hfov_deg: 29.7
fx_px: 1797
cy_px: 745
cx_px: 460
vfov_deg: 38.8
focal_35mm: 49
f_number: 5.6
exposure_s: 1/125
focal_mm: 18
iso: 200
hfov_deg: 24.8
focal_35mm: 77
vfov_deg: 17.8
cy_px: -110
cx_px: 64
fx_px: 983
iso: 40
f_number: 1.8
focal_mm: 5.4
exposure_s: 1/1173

---

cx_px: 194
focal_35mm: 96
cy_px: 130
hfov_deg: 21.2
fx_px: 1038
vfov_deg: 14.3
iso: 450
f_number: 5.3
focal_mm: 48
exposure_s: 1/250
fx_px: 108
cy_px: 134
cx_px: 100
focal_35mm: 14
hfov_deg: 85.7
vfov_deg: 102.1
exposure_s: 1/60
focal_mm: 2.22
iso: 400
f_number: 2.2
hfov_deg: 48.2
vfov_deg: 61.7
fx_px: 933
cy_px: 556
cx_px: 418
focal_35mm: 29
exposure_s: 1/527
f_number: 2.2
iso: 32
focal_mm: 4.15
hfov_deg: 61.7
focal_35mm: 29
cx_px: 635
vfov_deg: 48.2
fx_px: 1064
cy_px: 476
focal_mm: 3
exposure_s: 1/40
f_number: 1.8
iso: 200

---

* _TASK_
Only the lines above from the one with "hfov_deg: 29.7" up to and including the one with "exposure_s: 1/1173" should be repeated, exactly as written.

* _EXPECTED ANSWER_
hfov_deg: 29.7
fx_px: 1797
cy_px: 745
cx_px: 460
vfov_deg: 38.8
focal_35mm: 49
f_number: 5.6
exposure_s: 1/125
focal_mm: 18
iso: 200
hfov_deg: 24.8
focal_35mm: 77
vfov_deg: 17.8
cy_px: -110
cx_px: 64
fx_px: 983
iso: 40
f_number: 1.8
focal_mm: 5.4
exposure_s: 1/1173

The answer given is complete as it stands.